Stored items
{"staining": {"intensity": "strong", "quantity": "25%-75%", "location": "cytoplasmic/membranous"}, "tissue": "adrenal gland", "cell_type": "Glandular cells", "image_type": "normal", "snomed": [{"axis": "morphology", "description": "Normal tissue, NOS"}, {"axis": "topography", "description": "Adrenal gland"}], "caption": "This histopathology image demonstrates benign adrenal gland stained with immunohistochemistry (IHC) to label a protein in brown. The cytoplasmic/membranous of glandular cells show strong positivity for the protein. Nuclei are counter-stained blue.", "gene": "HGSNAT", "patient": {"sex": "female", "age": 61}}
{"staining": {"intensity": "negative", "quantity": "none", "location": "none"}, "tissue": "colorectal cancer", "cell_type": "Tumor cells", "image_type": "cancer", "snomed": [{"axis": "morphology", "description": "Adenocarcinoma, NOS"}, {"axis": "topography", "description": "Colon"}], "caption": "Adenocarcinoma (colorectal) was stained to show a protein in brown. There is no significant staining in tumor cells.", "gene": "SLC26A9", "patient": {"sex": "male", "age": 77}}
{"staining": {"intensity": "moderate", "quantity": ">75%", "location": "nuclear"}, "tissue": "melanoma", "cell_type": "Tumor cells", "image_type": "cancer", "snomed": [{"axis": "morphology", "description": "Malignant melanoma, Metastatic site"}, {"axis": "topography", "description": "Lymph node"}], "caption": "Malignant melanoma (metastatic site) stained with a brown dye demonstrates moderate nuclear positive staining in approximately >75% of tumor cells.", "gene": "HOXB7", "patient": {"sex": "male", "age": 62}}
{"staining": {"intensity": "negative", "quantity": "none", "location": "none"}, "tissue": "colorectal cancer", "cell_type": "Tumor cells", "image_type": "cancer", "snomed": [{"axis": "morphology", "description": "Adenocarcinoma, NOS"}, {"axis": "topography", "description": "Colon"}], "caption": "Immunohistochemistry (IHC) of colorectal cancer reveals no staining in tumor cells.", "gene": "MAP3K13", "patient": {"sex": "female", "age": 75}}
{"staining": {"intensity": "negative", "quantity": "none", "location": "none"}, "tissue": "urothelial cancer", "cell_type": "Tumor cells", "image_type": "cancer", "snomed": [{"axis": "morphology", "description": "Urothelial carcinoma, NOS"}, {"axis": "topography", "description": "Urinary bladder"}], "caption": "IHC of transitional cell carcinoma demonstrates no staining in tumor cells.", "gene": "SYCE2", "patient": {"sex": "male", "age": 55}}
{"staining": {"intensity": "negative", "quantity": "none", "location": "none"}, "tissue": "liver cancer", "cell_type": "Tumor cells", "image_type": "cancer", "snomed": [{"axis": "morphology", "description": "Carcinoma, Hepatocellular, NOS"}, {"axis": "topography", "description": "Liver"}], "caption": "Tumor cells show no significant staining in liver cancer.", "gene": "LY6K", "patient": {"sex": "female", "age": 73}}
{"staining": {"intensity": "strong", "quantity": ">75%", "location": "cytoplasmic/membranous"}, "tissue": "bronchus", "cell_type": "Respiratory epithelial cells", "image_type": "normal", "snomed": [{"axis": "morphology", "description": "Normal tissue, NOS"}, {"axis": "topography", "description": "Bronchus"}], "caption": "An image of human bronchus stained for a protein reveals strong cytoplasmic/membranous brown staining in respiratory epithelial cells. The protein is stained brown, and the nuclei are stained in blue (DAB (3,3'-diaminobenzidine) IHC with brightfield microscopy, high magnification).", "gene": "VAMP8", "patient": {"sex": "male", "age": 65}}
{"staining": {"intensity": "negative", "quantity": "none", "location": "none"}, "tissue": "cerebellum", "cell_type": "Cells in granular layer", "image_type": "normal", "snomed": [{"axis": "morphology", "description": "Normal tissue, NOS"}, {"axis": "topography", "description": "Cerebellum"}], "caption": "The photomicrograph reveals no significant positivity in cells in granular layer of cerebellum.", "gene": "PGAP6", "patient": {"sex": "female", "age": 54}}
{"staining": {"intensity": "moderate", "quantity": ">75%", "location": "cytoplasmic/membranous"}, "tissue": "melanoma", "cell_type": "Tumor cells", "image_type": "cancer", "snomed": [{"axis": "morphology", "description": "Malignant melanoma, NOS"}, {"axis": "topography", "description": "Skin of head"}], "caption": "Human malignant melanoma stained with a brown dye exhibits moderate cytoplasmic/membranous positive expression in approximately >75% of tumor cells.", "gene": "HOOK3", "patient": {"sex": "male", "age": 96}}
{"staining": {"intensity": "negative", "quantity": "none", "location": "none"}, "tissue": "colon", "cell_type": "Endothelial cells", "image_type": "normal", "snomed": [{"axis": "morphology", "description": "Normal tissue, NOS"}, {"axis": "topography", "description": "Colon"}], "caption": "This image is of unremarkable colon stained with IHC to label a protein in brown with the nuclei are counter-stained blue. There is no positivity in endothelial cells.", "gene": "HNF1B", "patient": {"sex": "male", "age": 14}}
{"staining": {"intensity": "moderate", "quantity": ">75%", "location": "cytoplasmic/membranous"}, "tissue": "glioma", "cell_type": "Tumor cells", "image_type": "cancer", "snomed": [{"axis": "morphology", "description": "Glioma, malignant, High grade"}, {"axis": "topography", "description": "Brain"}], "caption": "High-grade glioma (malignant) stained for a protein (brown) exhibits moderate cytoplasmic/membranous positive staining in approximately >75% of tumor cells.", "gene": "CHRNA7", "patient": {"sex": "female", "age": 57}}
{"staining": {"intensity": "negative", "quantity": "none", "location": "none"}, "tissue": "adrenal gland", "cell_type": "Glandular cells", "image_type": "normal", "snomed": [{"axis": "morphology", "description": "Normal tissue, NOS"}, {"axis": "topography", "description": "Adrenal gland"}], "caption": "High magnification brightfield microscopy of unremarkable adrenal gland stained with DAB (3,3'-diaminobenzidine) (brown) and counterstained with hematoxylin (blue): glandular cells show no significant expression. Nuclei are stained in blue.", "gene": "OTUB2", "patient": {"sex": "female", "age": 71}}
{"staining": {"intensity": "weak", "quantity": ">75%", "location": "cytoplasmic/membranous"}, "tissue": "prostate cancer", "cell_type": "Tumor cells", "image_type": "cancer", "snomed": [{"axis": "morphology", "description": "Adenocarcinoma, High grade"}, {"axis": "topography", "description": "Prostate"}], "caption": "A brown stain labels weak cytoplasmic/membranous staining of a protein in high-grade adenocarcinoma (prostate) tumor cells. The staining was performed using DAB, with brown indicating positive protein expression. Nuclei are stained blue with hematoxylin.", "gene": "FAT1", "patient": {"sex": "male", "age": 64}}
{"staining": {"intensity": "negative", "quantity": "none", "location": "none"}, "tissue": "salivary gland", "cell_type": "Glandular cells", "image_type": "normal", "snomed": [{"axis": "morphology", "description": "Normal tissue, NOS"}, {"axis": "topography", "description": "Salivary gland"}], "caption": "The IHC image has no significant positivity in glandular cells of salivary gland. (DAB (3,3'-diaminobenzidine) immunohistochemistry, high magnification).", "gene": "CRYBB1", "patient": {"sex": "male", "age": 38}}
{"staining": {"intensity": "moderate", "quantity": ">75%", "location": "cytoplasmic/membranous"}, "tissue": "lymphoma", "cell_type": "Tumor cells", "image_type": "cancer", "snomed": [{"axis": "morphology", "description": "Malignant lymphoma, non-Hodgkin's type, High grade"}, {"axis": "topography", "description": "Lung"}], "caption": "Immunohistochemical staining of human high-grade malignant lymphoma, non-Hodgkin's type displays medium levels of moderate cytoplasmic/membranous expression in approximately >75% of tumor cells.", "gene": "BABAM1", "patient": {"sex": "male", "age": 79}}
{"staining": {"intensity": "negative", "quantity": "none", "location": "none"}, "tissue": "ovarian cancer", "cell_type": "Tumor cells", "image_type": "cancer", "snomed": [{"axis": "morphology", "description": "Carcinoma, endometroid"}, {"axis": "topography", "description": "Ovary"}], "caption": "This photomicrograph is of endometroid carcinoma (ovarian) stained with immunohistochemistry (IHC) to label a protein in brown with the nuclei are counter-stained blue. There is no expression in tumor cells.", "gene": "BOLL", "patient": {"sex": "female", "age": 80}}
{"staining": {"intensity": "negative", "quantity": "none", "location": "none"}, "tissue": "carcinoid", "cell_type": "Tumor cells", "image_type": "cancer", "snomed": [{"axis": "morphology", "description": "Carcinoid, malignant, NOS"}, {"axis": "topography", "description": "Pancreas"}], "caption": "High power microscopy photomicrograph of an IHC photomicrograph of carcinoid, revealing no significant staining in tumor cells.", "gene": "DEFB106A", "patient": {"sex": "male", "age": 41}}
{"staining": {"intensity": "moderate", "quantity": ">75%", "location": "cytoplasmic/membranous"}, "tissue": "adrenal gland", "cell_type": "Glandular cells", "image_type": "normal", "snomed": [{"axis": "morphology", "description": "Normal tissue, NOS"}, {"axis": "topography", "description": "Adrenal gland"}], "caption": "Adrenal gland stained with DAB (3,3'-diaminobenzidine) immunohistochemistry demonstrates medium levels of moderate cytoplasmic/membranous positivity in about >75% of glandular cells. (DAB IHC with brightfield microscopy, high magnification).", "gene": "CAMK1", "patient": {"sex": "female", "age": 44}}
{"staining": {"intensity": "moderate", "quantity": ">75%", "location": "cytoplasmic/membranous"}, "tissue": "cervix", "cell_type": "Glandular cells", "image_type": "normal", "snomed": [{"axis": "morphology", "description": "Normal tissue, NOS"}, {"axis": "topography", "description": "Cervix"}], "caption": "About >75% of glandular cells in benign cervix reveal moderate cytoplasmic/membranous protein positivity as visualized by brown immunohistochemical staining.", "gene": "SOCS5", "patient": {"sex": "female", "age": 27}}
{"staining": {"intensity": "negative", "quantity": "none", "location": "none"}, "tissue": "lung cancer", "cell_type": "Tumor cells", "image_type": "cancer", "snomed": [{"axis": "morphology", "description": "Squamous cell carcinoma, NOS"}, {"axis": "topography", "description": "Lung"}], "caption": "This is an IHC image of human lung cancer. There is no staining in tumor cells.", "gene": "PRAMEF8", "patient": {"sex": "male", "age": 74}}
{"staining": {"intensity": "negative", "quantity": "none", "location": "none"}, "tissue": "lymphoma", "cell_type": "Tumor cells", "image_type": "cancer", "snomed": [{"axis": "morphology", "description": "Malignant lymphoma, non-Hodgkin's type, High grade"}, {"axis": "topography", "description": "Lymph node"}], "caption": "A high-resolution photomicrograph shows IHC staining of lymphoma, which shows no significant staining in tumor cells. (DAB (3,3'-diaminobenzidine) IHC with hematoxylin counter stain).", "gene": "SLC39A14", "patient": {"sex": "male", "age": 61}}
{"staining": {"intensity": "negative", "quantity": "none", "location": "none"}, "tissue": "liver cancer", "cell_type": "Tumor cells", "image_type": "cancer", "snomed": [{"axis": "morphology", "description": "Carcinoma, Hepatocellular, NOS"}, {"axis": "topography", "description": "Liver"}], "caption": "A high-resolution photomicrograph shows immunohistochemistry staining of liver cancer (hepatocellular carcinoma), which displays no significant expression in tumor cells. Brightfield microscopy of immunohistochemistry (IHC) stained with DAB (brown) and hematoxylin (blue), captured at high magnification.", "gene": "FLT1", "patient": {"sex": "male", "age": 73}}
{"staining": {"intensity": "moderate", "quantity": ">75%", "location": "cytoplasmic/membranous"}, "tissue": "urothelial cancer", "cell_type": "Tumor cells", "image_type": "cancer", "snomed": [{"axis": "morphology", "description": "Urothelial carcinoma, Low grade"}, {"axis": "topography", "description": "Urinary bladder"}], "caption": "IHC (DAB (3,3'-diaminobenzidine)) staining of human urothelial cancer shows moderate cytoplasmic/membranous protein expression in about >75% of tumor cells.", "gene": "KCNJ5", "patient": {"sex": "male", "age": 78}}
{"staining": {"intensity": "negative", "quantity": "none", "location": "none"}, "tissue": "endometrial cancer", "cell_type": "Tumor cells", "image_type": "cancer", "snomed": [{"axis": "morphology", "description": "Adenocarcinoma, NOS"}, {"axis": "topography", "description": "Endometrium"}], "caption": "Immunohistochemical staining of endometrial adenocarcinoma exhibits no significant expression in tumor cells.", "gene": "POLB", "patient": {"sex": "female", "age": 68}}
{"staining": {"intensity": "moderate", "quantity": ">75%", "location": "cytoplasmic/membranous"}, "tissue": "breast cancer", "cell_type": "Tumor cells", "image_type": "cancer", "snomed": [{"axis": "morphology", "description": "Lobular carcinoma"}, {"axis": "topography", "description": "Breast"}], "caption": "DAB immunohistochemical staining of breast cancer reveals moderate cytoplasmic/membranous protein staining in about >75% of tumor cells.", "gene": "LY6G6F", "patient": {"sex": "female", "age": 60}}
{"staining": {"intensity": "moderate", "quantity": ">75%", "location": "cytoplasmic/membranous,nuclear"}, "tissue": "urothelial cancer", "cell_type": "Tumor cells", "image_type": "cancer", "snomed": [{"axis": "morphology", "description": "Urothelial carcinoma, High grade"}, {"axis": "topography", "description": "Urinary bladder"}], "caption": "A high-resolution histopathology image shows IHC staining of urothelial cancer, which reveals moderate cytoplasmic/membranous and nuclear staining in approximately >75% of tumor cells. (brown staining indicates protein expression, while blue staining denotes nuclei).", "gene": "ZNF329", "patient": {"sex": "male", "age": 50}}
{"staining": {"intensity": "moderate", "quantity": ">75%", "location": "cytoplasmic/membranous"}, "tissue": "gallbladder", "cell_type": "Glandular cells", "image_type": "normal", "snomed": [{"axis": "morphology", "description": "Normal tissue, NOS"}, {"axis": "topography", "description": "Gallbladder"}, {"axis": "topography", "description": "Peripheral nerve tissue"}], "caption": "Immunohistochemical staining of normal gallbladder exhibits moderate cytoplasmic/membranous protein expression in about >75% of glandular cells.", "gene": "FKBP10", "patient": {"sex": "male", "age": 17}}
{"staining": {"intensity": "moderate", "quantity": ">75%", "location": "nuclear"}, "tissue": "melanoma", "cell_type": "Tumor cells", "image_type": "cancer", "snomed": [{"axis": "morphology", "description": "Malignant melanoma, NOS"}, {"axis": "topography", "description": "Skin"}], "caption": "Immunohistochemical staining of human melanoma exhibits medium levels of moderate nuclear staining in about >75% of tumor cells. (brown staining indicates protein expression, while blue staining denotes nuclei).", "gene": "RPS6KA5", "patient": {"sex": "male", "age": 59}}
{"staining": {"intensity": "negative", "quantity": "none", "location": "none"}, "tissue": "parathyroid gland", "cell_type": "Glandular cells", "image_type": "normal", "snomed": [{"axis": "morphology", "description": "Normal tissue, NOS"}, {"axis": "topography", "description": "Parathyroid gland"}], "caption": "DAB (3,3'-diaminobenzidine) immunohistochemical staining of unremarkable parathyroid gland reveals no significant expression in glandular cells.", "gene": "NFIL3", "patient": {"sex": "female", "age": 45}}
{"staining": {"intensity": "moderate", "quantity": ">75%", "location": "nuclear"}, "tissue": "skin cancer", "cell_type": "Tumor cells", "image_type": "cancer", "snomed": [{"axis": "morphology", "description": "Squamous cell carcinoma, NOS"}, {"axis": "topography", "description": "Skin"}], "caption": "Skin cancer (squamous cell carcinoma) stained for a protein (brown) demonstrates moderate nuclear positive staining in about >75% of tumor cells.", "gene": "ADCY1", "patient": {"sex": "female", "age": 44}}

### Task goal
Above are the records; from them, give again exactly the lines from the one containing "of transitional cell" through the one containing "of human bronchus", both included.

### Answer box
{"staining": {"intensity": "negative", "quantity": "none", "location": "none"}, "tissue": "urothelial cancer", "cell_type": "Tumor cells", "image_type": "cancer", "snomed": [{"axis": "morphology", "description": "Urothelial carcinoma, NOS"}, {"axis": "topography", "description": "Urinary bladder"}], "caption": "IHC of transitional cell carcinoma demonstrates no staining in tumor cells.", "gene": "SYCE2", "patient": {"sex": "male", "age": 55}}
{"staining": {"intensity": "negative", "quantity": "none", "location": "none"}, "tissue": "liver cancer", "cell_type": "Tumor cells", "image_type": "cancer", "snomed": [{"axis": "morphology", "description": "Carcinoma, Hepatocellular, NOS"}, {"axis": "topography", "description": "Liver"}], "caption": "Tumor cells show no significant staining in liver cancer.", "gene": "LY6K", "patient": {"sex": "female", "age": 73}}
{"staining": {"intensity": "strong", "quantity": ">75%", "location": "cytoplasmic/membranous"}, "tissue": "bronchus", "cell_type": "Respiratory epithelial cells", "image_type": "normal", "snomed": [{"axis": "morphology", "description": "Normal tissue, NOS"}, {"axis": "topography", "description": "Bronchus"}], "caption": "An image of human bronchus stained for a protein reveals strong cytoplasmic/membranous brown staining in respiratory epithelial cells. The protein is stained brown, and the nuclei are stained in blue (DAB (3,3'-diaminobenzidine) IHC with brightfield microscopy, high magnification).", "gene": "VAMP8", "patient": {"sex": "male", "age": 65}}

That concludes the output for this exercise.